Seldom are there times when you are asked “Where were you when this happened”?
The question is typically reserved for the biggest stories or release of information that sticks with someone for the rest of time.
One of those moments came three years ago and has morphed into somewhat of a holiday for Alabama fans at the end of every February.
I am of course referring to the legendary 2nd and 26.
Today is Tua to Smitty Day aka 2nd and 26. Arguably the greatest play in Alabama football history. pic.twitter.com/VbFmGu1n9t
— Touchdown Alabama (@TDAlabamaMag) February 26, 2021
For what feels like a wonderful memory for Alabama fans and a never-ending nightmare for Georgia’s, the relevance of the play is still yet to lose its potency. But for those who may be new to the significance of the game and moment, let’s take a quick trip down memory lane.
At the beginning of the game, the offense was playing less than adequate as the second-year starting quarterback Jalen Hurts, who led the team to its second national championship in a row was struggling. By halftime, the outcome was seeming to resemble that of last season’s which ended in a heartbreaking loss to rival Clemson.

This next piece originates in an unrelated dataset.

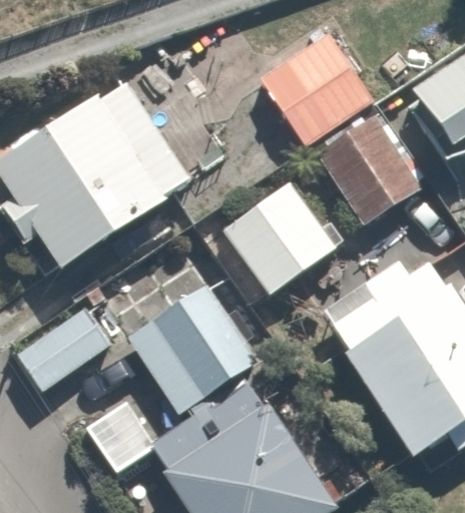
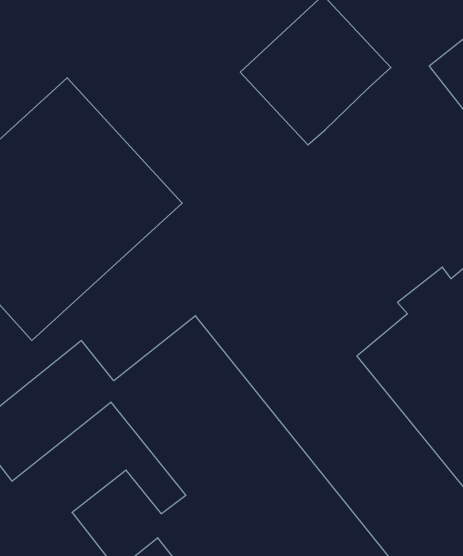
building: [287,106,421,229] -> none
building: [225,182,338,294] -> none

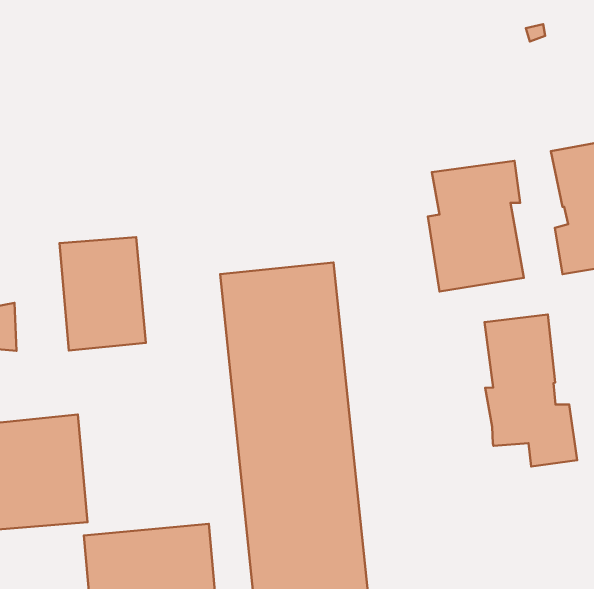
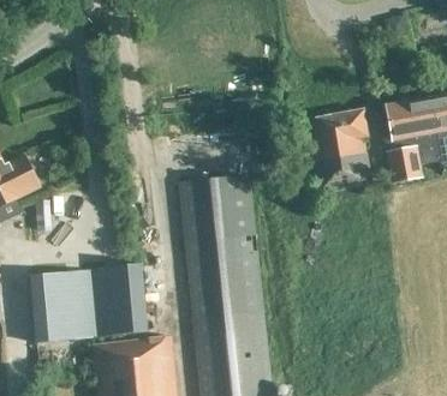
building: [59,237,146,351] -> [93,264,147,335]
building: [485,314,577,467] -> none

With a score of 13-0 favoring the Bulldogs, head coach Nick Saban pulled what would be one of the defining moves in the history of Alabama football. He benched his starting quarterback who had a record 0f 26-2 in favor of a true freshman.
Right when Tagovailoa entered the game, the passing game opened up for the Crimson Tide as the young lefty was fearless in his evaluation of the defense. With his fearlessness came mistakes, such as an early interception. But Tagovailoa brought a calmness to the team, much like the comfort of putting an arm around someone to ease the tension which he did to Saban.
He was able to lead the Tide back to tie the ballgame and force overtime in the grand finale of the season.
A Georgia field goal put them up which gave Alabama the opportunity to win the game with a touchdown.
But once again, the youth of Tagovailoa showed in the big moment as he scrambled backward and took an unnecessary 16-yard sack on the first play of the drive.
Saban was fuming on the sidelines.
Although Tagovailoa was a mere freshman, the 101 course in Nick Saban’s school of quarterbacking is to eliminate needless negative plays altogether. The sack Tagovailoa took was a prime example of what not to do in that situation.
But just as quick as Saban and Crimson Tide fans displayed their yells of anger, they released their cheers of joy as Tagovailoa floated a pass down the left sidelines to a little freshman receiver DeVonta Smith (who went on to have a decent career afterward) for what is arguably the greatest play in Alabama history.
From then on a legend was born, a GOAT was cemented and a new Alabama holiday was created.